Заставить молчать свое тело — такое же искусство, как и заставить говорить, иногда даже более трудное. На уроках у Далькроза я заметил, как трудно бывает среди ритмического хода вдруг остановиться, как трудно телом, не двигаясь, выдержать длинную ноту. Балетные артисты и артистки Дрезденского королевского театра, способные на самые головоломные фокусы, оказались не способны согласовать походку с ритмическими изменениями музыки и менее всего способны ходить в тихом темпе и выдерживать круглую ноту в четыре четверти в adagio. Наши танцоры привыкли следовать за ритмом одного какого-нибудь танца, который, если и содержит ритмическое изменение, то разве обычное ускорение перед заключением. Наши танцы — это чередующиеся отрывки ритма, это не есть переливание из ритма в ритм, это не та ритмическая лента, которая развертывает непрерывную смену в скорости и настроении, и под звуки которой в классе Далькроза проходили перед нами не дети, а смотря по характеру ритма — воины, поэты, пророки, эльфы, триумфаторы…
Язык словесный состоит из чередования слова и молчания, язык телесный — из чередования движения и позы.
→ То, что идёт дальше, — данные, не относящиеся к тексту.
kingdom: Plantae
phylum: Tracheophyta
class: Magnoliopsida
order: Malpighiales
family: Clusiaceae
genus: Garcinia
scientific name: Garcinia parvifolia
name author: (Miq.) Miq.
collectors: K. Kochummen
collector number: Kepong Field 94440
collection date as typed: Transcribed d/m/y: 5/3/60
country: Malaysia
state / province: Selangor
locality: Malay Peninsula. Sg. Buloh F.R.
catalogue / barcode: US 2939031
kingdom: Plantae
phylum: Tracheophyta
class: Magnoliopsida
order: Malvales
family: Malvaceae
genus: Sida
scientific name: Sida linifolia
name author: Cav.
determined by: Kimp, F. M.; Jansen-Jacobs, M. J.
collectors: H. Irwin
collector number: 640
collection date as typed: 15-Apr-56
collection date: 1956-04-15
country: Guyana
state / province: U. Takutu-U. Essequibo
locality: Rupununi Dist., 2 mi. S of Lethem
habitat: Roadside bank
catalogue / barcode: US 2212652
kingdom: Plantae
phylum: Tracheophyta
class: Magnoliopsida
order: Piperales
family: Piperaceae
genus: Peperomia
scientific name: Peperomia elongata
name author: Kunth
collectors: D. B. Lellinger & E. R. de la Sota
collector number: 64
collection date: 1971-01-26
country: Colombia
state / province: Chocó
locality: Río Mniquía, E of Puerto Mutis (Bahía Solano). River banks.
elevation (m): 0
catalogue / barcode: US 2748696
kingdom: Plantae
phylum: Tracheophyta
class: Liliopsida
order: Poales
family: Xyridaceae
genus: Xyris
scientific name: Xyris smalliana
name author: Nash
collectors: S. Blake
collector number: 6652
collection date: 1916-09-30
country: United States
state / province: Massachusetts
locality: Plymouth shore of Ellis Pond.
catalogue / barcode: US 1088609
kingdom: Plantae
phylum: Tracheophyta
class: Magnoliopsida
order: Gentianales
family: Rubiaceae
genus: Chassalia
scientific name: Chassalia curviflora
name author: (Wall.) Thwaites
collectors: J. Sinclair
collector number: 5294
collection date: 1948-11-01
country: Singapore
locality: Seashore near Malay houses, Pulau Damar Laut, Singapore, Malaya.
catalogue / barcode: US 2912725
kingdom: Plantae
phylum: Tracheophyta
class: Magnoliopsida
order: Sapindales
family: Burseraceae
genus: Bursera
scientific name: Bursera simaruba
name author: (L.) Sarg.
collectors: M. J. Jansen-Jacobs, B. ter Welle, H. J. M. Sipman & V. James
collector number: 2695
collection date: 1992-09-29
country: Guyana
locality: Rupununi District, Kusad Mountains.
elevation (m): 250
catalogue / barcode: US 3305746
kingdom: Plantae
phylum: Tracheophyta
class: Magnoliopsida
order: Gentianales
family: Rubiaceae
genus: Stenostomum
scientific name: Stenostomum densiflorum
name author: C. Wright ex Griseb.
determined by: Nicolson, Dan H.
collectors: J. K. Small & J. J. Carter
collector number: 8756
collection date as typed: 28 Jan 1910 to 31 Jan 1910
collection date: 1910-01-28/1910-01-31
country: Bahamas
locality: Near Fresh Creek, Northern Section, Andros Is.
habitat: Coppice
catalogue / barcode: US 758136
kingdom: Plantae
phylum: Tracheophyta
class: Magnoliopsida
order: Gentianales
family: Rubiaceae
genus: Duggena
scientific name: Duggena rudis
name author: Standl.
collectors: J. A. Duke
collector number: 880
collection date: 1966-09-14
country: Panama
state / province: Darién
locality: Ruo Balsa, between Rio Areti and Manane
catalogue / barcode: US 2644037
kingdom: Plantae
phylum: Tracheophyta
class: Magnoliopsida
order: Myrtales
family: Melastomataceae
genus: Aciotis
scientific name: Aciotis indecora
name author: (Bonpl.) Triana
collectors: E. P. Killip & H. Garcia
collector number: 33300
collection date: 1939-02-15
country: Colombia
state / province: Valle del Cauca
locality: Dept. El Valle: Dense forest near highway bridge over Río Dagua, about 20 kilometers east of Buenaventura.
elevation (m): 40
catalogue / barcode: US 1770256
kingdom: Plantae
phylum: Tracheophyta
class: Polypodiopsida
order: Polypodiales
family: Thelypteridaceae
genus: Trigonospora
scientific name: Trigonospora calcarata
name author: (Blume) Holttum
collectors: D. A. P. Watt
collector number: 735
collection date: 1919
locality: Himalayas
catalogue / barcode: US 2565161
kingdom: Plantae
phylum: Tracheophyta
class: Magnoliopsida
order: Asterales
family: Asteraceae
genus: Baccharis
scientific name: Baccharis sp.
Но мы не только не умеем владеть этим телесным языком, — мы даже не умеем его читать. Если бы мы умели его читать и понимать, то мы бы не были такими благосклонными, нетребовательными зрителями того, что происходит на сцене; если бы мы понимали смысл телесного языка, мы бы страдали при виде телесной бессмыслицы; мы бы не восхищались волчкообразными дурачествами танцора и мы бы зажимали глаза, когда певец на сцене движется вразрез с движением музыки, подобно тому, как зажимаем уши, когда он поет вразрез с оркестром. В смысле воспитания публики для понимания сценических нелепостей, система Далькроза должна сыграть роль огромной революционной важности: она открывает горизонты, но она же открывает и провалы, куда должны будут рухнуть ложь и рутина, на которые «новые зрители» не будут в состоянии смотреть [59].